I've stumbled onto something that I don't understand.

I've wired up a phase shift oscillator using a BC337 transistor (datasheet here). According to the datasheet, \$V_{BE(on)}=1.2\ V\$ However, using my multimeter (and after doing the theoretical calculations), I have found that my \$V_{BE}\$ is about 0.6V, which should apparently force the transistor into cutoff.

Here is my circuit:


simulate this circuit – Schematic created using CircuitLab

The oscillator is functioning, producing a slightly distorted sine wave of about 1.5 V peak-to-peak and at about 560 Hz. I measured \$I_E\$ to be around 7 mA, but couldn't measure \$I_B\$ without my multimeter ruining the output of the circuit.

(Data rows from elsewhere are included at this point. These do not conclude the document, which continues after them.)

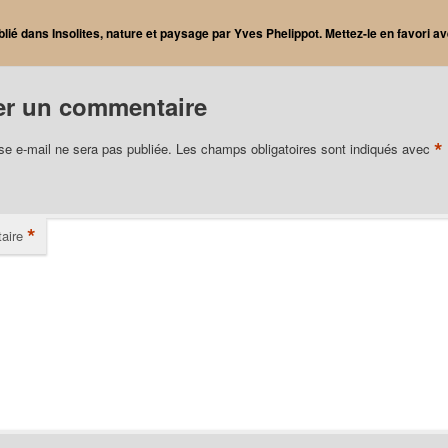
blié dans
Insolites
,
nature et paysage
par
Yves Phelippot
. Mettez-le en favori 
er un commentaire
*
se e-mail ne sera pas publiée.
Les champs obligatoires sont indiqués avec
*
aire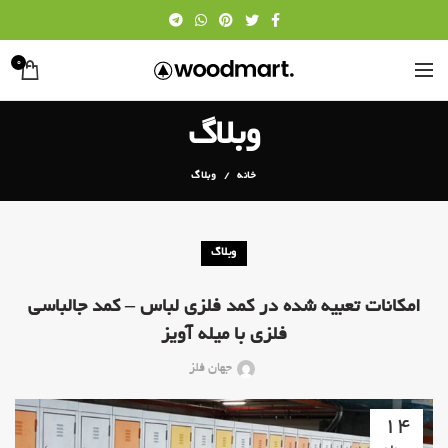
0
وبلاگ
خانه
وبلاگ
وبلاگ
امکانات تعبیه شده در کمد فلزی لباس – کمد جالباسی
فلزی با میله آویز
جهان فلز
14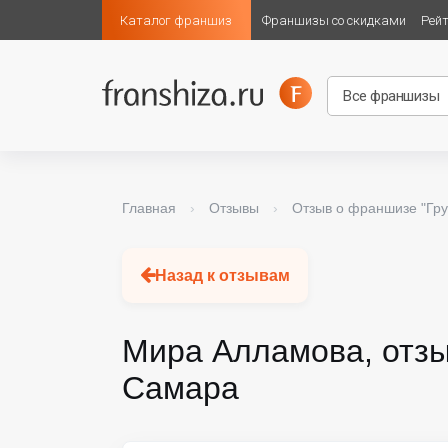
Каталог франшиз
Франшизы со скидками
Рей
Главная
›
Отзывы
›
Отзыв о франшизе "Гру
Назад к отзывам
Мира Алламова, отзы
Самара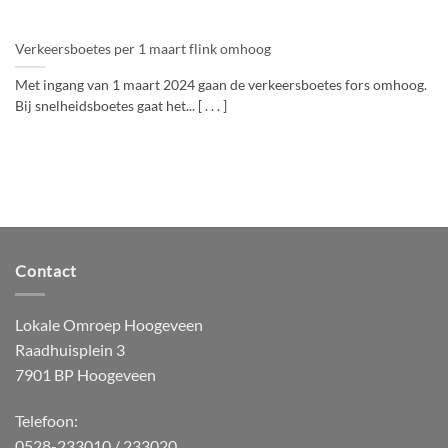
Verkeersboetes per 1 maart flink omhoog
Met ingang van 1 maart 2024 gaan de verkeersboetes fors omhoog.
Bij snelheidsboetes gaat het... [ . . . ]
Contact
Lokale Omroep Hoogeveen
Raadhuisplein 3
7901 BP Hoogeveen
Telefoon:
0528-233010 / 233020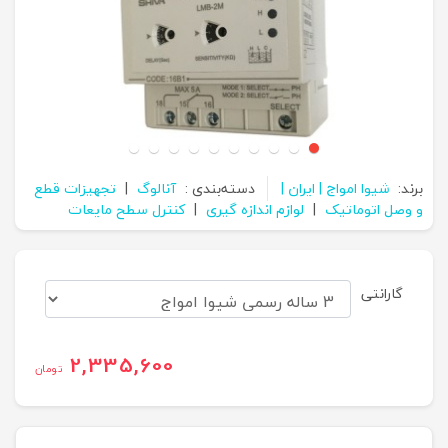
برند:
شیوا امواج | ایران |
دسته‌بندی :
آنالوگ
|
تجهیزات قطع
و وصل اتوماتیک
|
لوازم اندازه گیری
|
کنترل سطح مایعات
گارانتی
2,335,600
تومان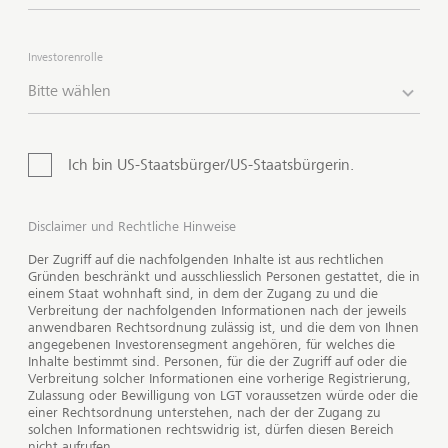
Anlageklassen sowie Märkte investiert und hat das
Ziel, eine langfristige Rendite ähnlich einem globalen
Investorenrolle
Aktienportfolio zu erwirtschaften - allerdings mit
geringeren Kursschwankungen.
Das Angebot unserer
Bitte wählen
Produkte und Dienstleistungen ist nicht für alle
Investoren verfügbar.
Ich bin US-Staatsbürger/US-Staatsbürgerin.
Disclaimer und Rechtliche Hinweise
Der Zugriff auf die nachfolgenden Inhalte ist aus rechtlichen
Gründen beschränkt und ausschliesslich Personen gestattet, die in
einem Staat wohnhaft sind, in dem der Zugang zu und die
Verbreitung der nachfolgenden Informationen nach der jeweils
anwendbaren Rechtsordnung zulässig ist, und die dem von Ihnen
angegebenen Investorensegment angehören, für welches die
Inhalte bestimmt sind. Personen, für die der Zugriff auf oder die
Verbreitung solcher Informationen eine vorherige Registrierung,
Zulassung oder Bewilligung von LGT voraussetzen würde oder die
einer Rechtsordnung unterstehen, nach der der Zugang zu
solchen Informationen rechtswidrig ist, dürfen diesen Bereich
nicht aufrufen.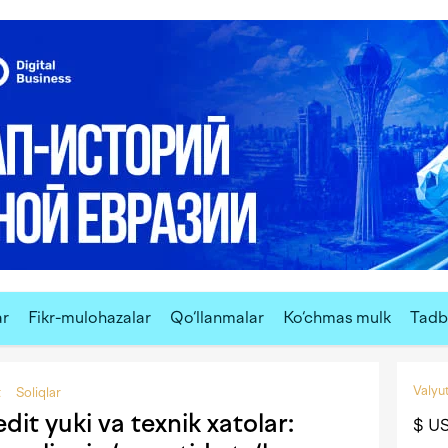
ar
Fikr-mulohazalar
Qo‘llanmalar
Ko‘chmas mulk
Tadbi
Valyut
t
Soliqlar
it yuki va texnik xatolar:
$ U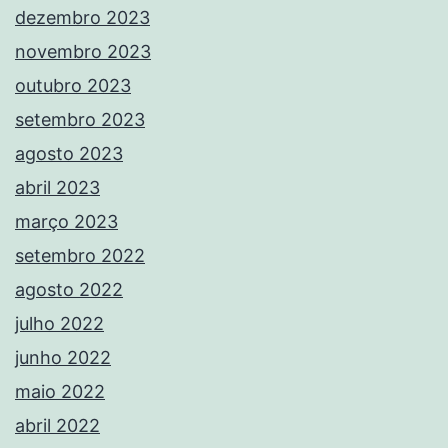
dezembro 2023
novembro 2023
outubro 2023
setembro 2023
agosto 2023
abril 2023
março 2023
setembro 2022
agosto 2022
julho 2022
junho 2022
maio 2022
abril 2022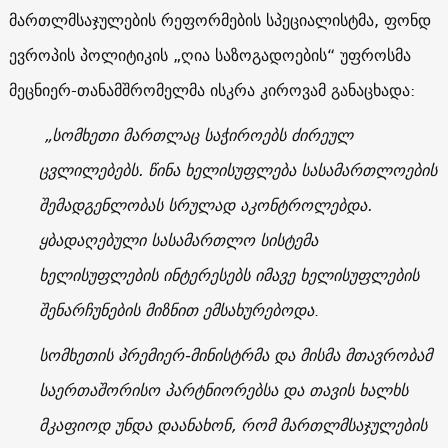
მართლმსაჯულების რეფორმების სპეციალისტმა, ფონდ
ევროპის პოლიტიკის „ღია საზოგადოების“ უფროსმა
მეცნიერ-თანამშრომელმა ისკრა კიროვამ განაცხადა:
„სომხეთი მართლაც საჭიროებს ძირეულ
ცვლილებებს. წინა ხელისუფლება სასამართლოების
შემადგენლობას სრულად აკონტროლებდა.
ყბადაღებული სასამართლო სისტემა
ხელისუფლების ინტერესებს იმავე ხელისუფლების
შენარჩუნების მიზნით ემსახურებოდა
.
სომხეთის პრემიერ-მინისტრმა და მისმა მთავრობამ
საერთაშორისო პარტნიორებსა და თავის ხალხს
მკაფიოდ უნდა დაანახონ, რომ მართლმსაჯულების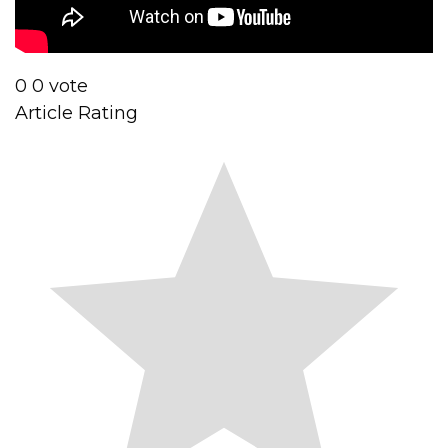
0
0
vote
Article Rating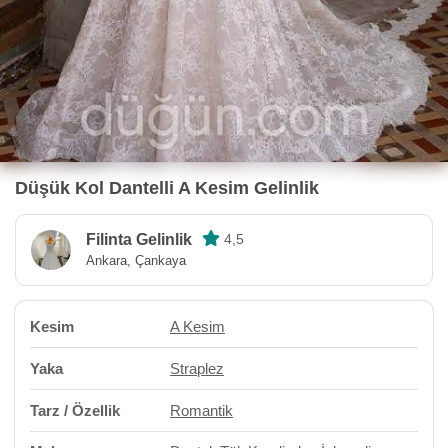
Düşük Kol Dantelli A Kesim Gelinlik
Filinta Gelinlik
4,5
Ankara, Çankaya
Kesim
A Kesim
Yaka
Straplez
Tarz / Özellik
Romantik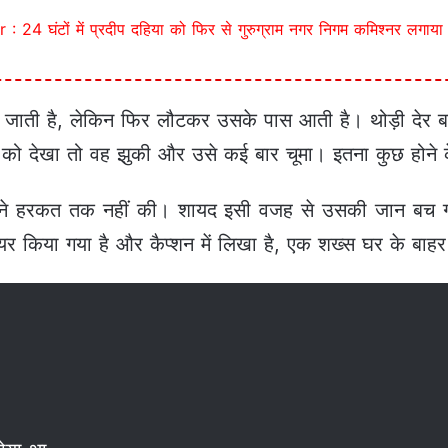
24 घंटों में प्रदीप दहिया को फिर से गुरुग्राम नगर निगम कमिश्नर लगाया
जाती है, लेकिन फिर लौटकर उसके पास आती है। थोड़ी देर बाद
स को देखा तो वह झुकी और उसे कई बार चूमा। इतना कुछ होने 
क ने हरकत तक नहीं की। शायद इसी वजह से उसकी जान बच 
र किया गया है और कैप्शन में लिखा है, एक शख्स घर के बाहर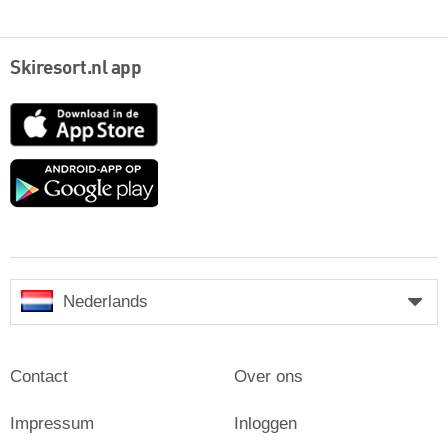
Skiresort.nl app
App
Store
Google
play
Nederlands
Contact
Over ons
Impressum
Inloggen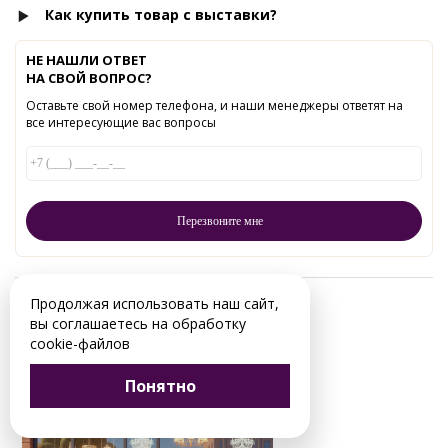
Как купить товар с выставки?
НЕ НАШЛИ ОТВЕТ
НА СВОЙ ВОПРОС?
Оставьте свой номер телефона, и наши менеджеры ответят на
все интересующие вас вопросы
Продолжая использовать наш сайт,
Читайте в нашем блоге:
вы соглашаетесь на обработку
cookie-файлов
Понятно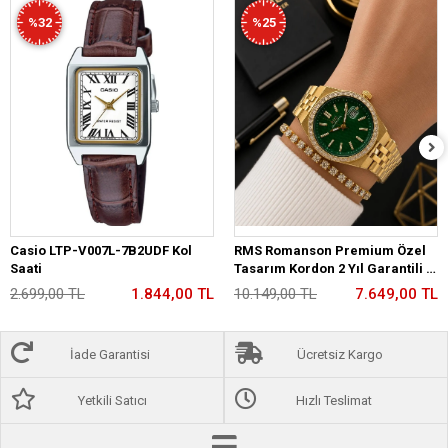
%32
%25
Casio LTP-V007L-7B2UDF Kol
RMS Romanson Premium Özel
Saati
Tasarım Kordon 2 Yıl Garantili 5
Atm Kadın Kol Saati+Bileklik
2.699,00 TL
1.844,00 TL
10.149,00 TL
7.649,00 TL
A2175.29
İade Garantisi
Ücretsiz Kargo
Yetkili Satıcı
Hızlı Teslimat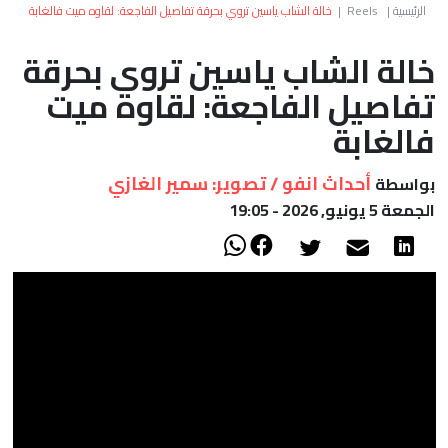
العالم
الرئيسية
|
Reels
|
خالة الشاب ياسين تروي بحرقة تفاصيل الفاجعة: لقاوه ميت فالغابة
خالة الشاب ياسين تروي بحرقة
أعمدة
تفاصيل الفاجعة: لقاوه ميت
الصحراء
فالغابة
أحداث انفو / تصوير: سمير الغازي
بواسطة
الجمعة 5 يونيو, 2026 - 19:05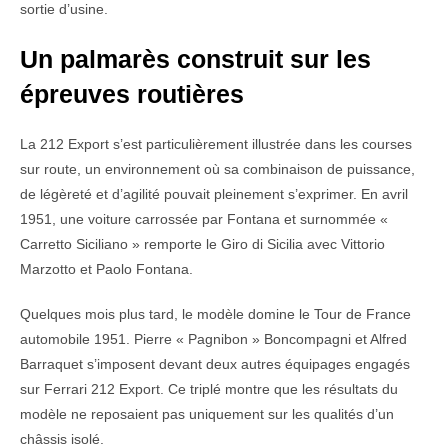
sortie d’usine.
Un palmarès construit sur les
épreuves routières
La 212 Export s’est particulièrement illustrée dans les courses
sur route, un environnement où sa combinaison de puissance,
de légèreté et d’agilité pouvait pleinement s’exprimer. En avril
1951, une voiture carrossée par Fontana et surnommée «
Carretto Siciliano » remporte le Giro di Sicilia avec Vittorio
Marzotto et Paolo Fontana.
Quelques mois plus tard, le modèle domine le Tour de France
automobile 1951. Pierre « Pagnibon » Boncompagni et Alfred
Barraquet s’imposent devant deux autres équipages engagés
sur Ferrari 212 Export. Ce triplé montre que les résultats du
modèle ne reposaient pas uniquement sur les qualités d’un
châssis isolé.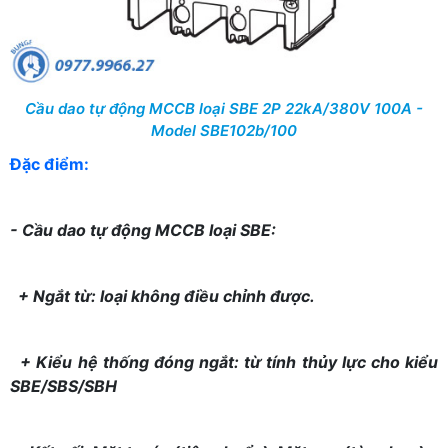
Cầu dao tự động MCCB loại SBE 2P 22kA/380V 100A -
Model SBE102b/100
Đặc điểm:
- Cầu dao tự động MCCB loại SBE:
+ Ngắt từ: loại không điều chỉnh được.
+ Kiểu hệ thống đóng ngắt: từ tính thủy lực cho kiểu
SBE/SBS/SBH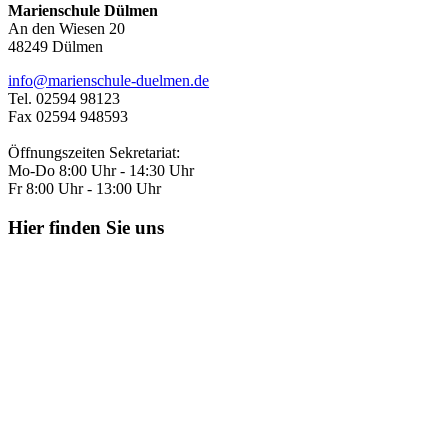
Marienschule Dülmen
An den Wiesen 20
48249 Dülmen
info@marienschule-duelmen.de
Tel. 02594 98123
Fax 02594 948593
Öffnungszeiten Sekretariat:
Mo-Do 8:00 Uhr - 14:30 Uhr
Fr 8:00 Uhr - 13:00 Uhr
Hier finden Sie uns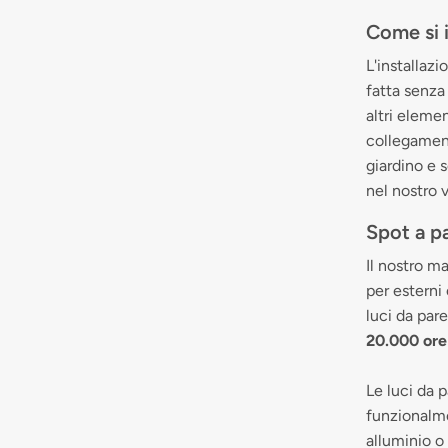
Come si i
L'installaz
fatta senza
altri elemen
collegament
giardino e 
nel nostro 
Spot a p
Il nostro m
per esterni
luci da pare
20.000 ore 
Le luci da 
funzionalme
alluminio o 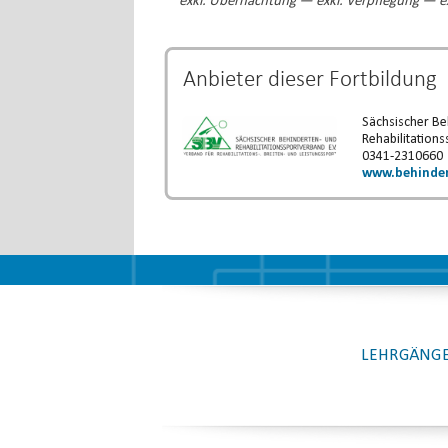
exkl. Übernachtung — exkl. Verpflegung — ex
Anbieter dieser
Fortbildung
Sächsischer Be
Rehabilitations
0341-2310660
www.behinder
LEHRGÄNGE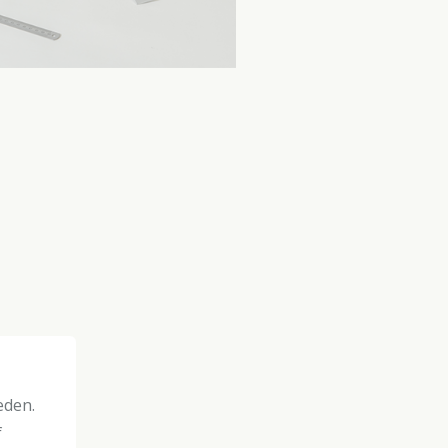
eden.
f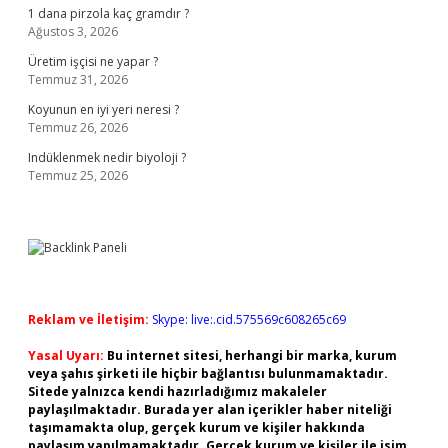
1 dana pirzola kaç gramdır ?
Ağustos 3, 2026
Üretim işçisi ne yapar ?
Temmuz 31, 2026
Koyunun en iyi yeri neresi ?
Temmuz 26, 2026
Indüklenmek nedir biyoloji ?
Temmuz 25, 2026
Reklam ve İletişim:
Skype: live:.cid.575569c608265c69
Yasal Uyarı:
Bu internet sitesi, herhangi bir marka, kurum
veya şahıs şirketi ile hiçbir bağlantısı bulunmamaktadır.
Sitede yalnızca kendi hazırladığımız makaleler
paylaşılmaktadır. Burada yer alan içerikler haber niteliği
taşımamakta olup, gerçek kurum ve kişiler hakkında
paylaşım yapılmamaktadır. Gerçek kurum ve kişiler ile isim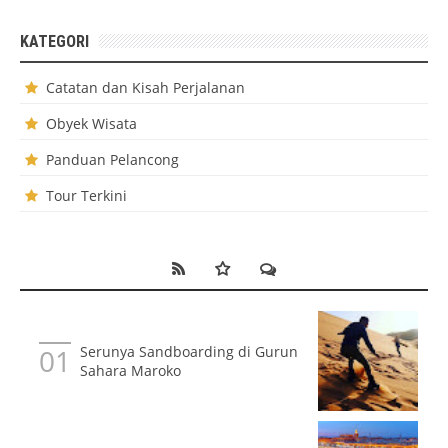
KATEGORI
Catatan dan Kisah Perjalanan
Obyek Wisata
Panduan Pelancong
Tour Terkini
Serunya Sandboarding di Gurun
Sahara Maroko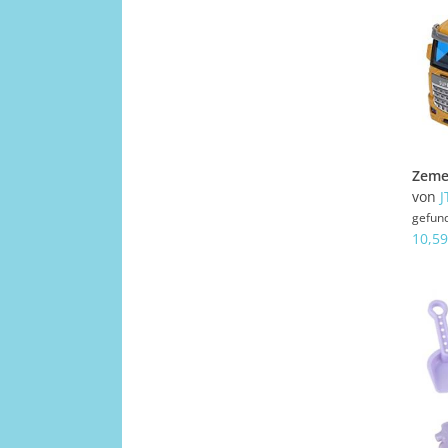
von
J
gefun
10,59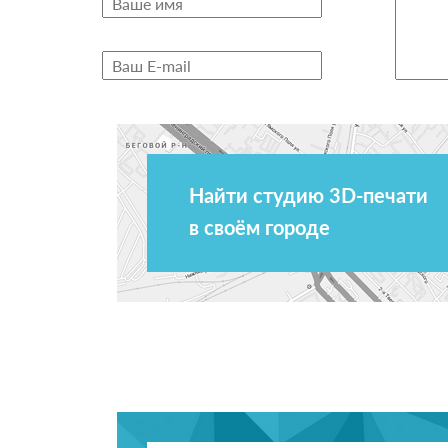
Найти студию 3D-печати
в своём городе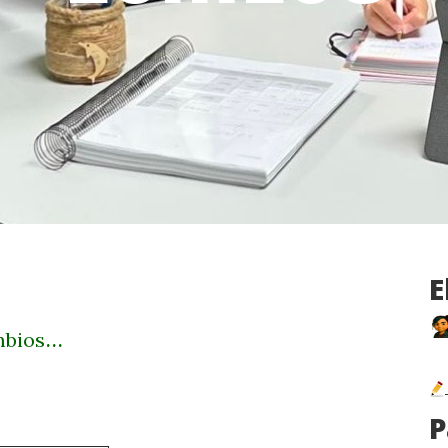
E
...
mbios
P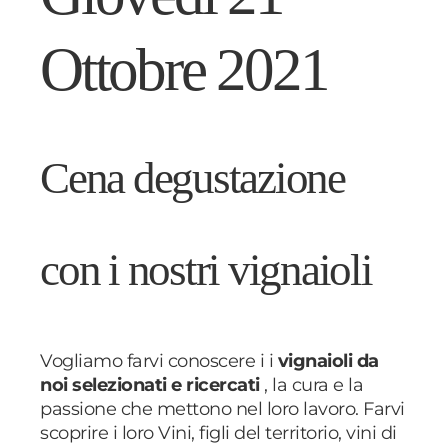
Ottobre 2021
Cena degustazione
con i nostri vignaioli
Vogliamo farvi conoscere i i
vignaioli da
noi selezionati e ricercati
, la cura e la
passione che mettono nel loro lavoro. Farvi
scoprire i loro Vini, figli del territorio, vini di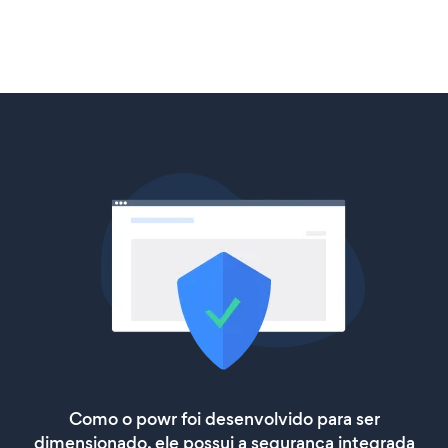
Como o powr foi desenvolvido para ser
dimensionado, ele possui a segurança integrada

As far as I know, this output should indicate that the transistor is in active mode, but if \$V_{BE}\$ is that small, shouldn't it be in cutoff?

  • 1
    \$\begingroup\$ The value shown as 1.2VDC in the datasheet is the "maximum" value of Vbe. As you might know, typical silicon transistors have about 0.6-0.7VDC, so your Vbe measurement is correct. But for Ie, if you measure 7mA then the voltage across R6 should be 7V, but the supply voltage is 5V. How can it be? If you make DC analysis then you can easily see that quiescent collector (or emitter) current is about (1.25-0.6)/1k=0.65mA. But since this is an oscillator, you might not able to measure DC currents. \$\endgroup\$ Dec 20, 2016 at 4:20
  • \$\begingroup\$ OK, guess I didn't know how to interpret that. In that case everything is fine. Thanks! \$\endgroup\$
    – Mahkoe
    Dec 20, 2016 at 4:29
  • \$\begingroup\$ @Mahkoe Do you want an undistorted sine out? you never asked. \$\endgroup\$ Dec 22, 2016 at 0:42
  • \$\begingroup\$ @TonyStewart.EEsince'75 Haha thanks for asking. However, I figured that one out on my own. I reduced the gain of the amplifier (by putting the bypass capacitor on the slider of a potentiometer), and that almost completely removed any distortion. \$\endgroup\$
    – Mahkoe
    Dec 23, 2016 at 15:55
  • \$\begingroup\$ Yes it has a narrow hFE gain window for linearity. There are many other ways to do it as well. You ought to be able to get >4Vpp keeping away from Vce(sat) and Vce(max (Imin>10%) \$\endgroup\$ Dec 23, 2016 at 17:20

1 Answer 1


The value in the datasheet is a maximum value, so any value lower than 1.2 V is within the specified limits.

Furthermore, it is specified with 300 mA collector current, where your circuit is requires only about 1 mA collector current, so it's not suprising that you measure Vbe well below the 1.2 V value.

In fact, there's a typical curve provided:

enter image description here

That shows that around 0.6 V is expected when the collector current is this low.